In work we had 6 snap traps at various locations. Every morning we were catching at least 4 or 5 in these but it still wasn't stopping them. We got a guy in who laid poison boxes. After a week there was no sign of mice at all. For a week the CCTV room had a bad smell so I guess that was where they were nesting with the heat etc. After a week the smell disappeared and there has been no sign of them since.


----------



## alan hanson

we had rats in a prvious job which tehy used glue trays, needless to say i was first in around 3 in the morning and in the glue traps sometimes would just be a leg wheer the rat has got trapped and gnawed its own leg off to escape


----------



## LeadFarmer

Im all for catching/killing rats but those glue trays do seem a bit cruel, unless someones around to kill them pretty quick. But then poison isn't exactly nice either, so its a tough call.


----------



## PaulaJayne




----------



## Bero

DaveDesign said:


> Loft still has stuff in, whats my best approach.... empty loft.... seal where i think their getting in, under sink perhaps around waste stacks in loft with fire retardent expanding foam. Then keep trapping?
> 
> Wife has been reluctant for me to empty loft in case we bring some or a nest down!
> 
> Advice or suggestions?


Use something else with expanding foam, steel wool is good, they can just chew through expanding foam.

I would not be worried about taking things down from the loft......the Mrs might not like the idea, but it's not like the current mice see the loft as their space and everywhere else as your space.....sneaking in under your sink and scurrying straight up to 'their area'.

If you're catching so many mice I'd maybe try something that traps multiple mice with one setting. Tale a look for 'making a 5 gal bucket mouse trap'.


----------



## DaveDesign

Mouse update!!!

Had 10 of the buggers in snap traps so far. Not had a catch since before xmas.
Had a pest controller around, he cant find where their getting in from, checked our house then spoke to a neighbor and checked their brick vents. there are some garages attached to my neighbors house with an apartment above. His only suggestion was their getting into the cavities via the garages or that apartment then using the cavities to travel. No signs of nesting in our loft just roaming looking for food. He laid some poison. I can see they have had a good go at one of the poison trays.

Fingers crossed as its been so long since a catch the problem is gone... for now!!


----------



## Barney Boy

Good news.Hopefully sorted.

DESCRIPTION OF THE TASK | Update the mouse thread passage starting at "Had 10 of the" and ending at "the poison trays.", with "pest controller" changed to "exterminator". Write out the revised passage.

DATA |
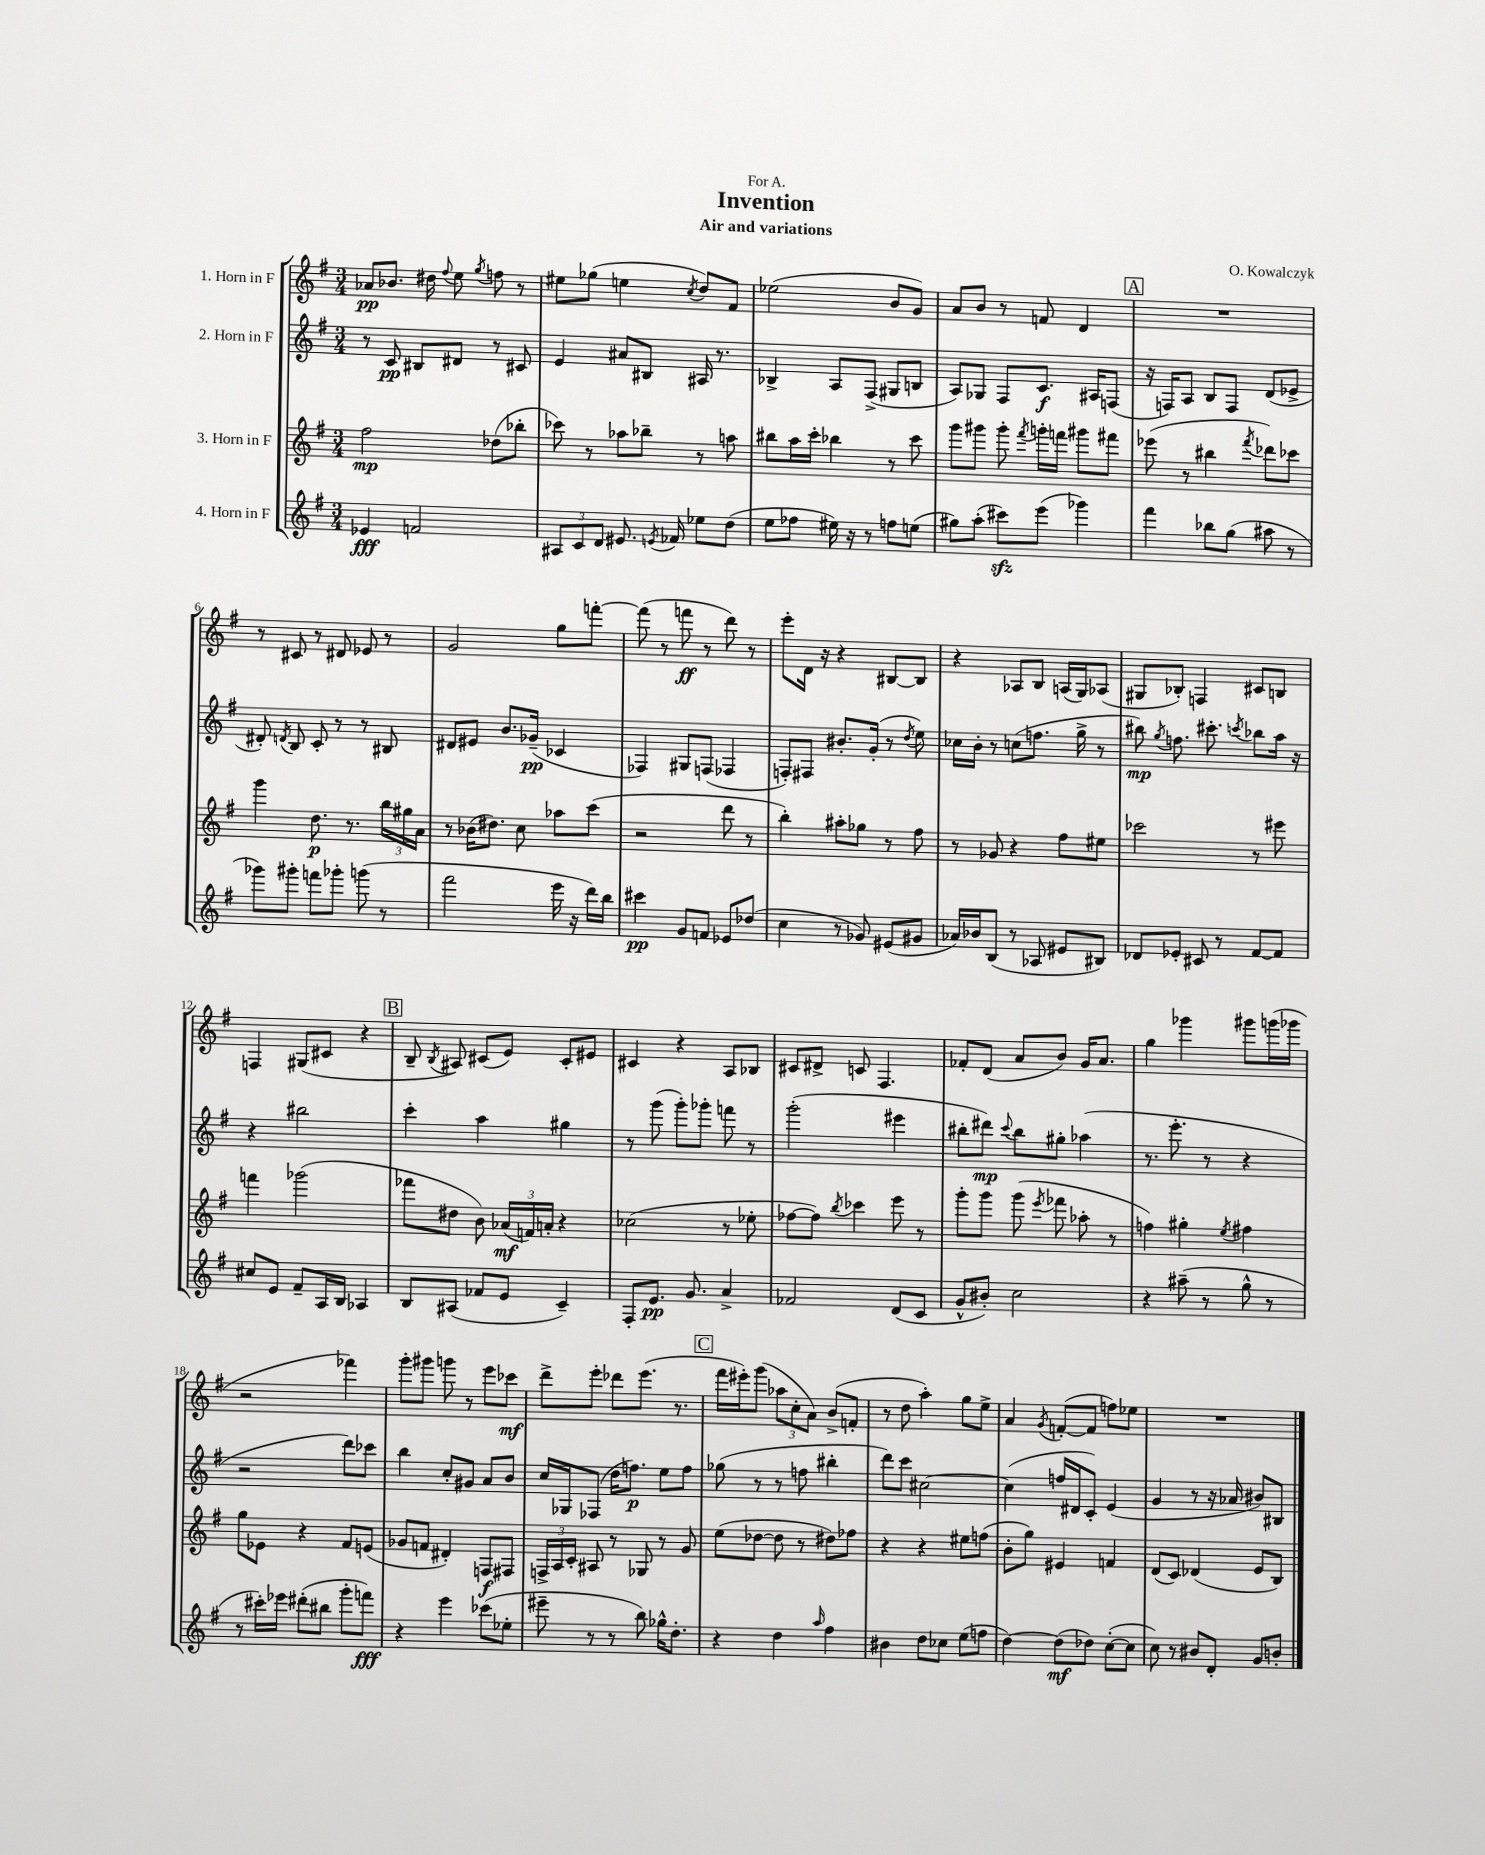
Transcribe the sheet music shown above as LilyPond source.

ANSWER TO THE EXERCISE |
Had 10 of the buggers in snap traps so far. Not had a catch since before xmas.
Had a exterminator around, he cant find where their getting in from, checked our house then spoke to a neighbor and checked their brick vents. there are some garages attached to my neighbors house with an apartment above. His only suggestion was their getting into the cavities via the garages or that apartment then using the cavities to travel. No signs of nesting in our loft just roaming looking for food. He laid some poison. I can see they have had a good go at one of the poison trays.